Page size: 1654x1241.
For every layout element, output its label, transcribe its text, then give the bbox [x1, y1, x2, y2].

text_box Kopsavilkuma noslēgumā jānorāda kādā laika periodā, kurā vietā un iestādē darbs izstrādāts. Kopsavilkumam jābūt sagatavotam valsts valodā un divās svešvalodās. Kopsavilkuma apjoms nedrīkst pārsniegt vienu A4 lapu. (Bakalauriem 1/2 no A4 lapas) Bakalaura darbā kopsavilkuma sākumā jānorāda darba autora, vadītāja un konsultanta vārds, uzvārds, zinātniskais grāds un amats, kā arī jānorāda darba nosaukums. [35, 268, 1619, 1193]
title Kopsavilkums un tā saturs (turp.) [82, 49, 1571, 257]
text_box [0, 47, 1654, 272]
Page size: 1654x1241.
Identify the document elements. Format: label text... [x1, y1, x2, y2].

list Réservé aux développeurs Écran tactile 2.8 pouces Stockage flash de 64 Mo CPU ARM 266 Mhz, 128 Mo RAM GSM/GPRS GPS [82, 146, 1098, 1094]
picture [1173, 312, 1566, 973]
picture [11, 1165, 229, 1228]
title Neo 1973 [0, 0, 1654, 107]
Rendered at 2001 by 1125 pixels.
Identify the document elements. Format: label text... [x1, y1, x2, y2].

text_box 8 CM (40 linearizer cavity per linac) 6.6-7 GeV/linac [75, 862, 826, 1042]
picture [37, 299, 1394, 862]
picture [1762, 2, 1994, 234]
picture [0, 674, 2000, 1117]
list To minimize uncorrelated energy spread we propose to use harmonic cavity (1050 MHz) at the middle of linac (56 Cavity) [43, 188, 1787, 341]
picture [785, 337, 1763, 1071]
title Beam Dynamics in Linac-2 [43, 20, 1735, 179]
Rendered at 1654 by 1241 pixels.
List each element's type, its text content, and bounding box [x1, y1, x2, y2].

- Task brief
Report each line of the records that contains the string "Rendered", copying every such line in full.

- Result for this task
Rendered at 2001 by 1125 pixels.
Rendered at 1654 by 1241 pixels.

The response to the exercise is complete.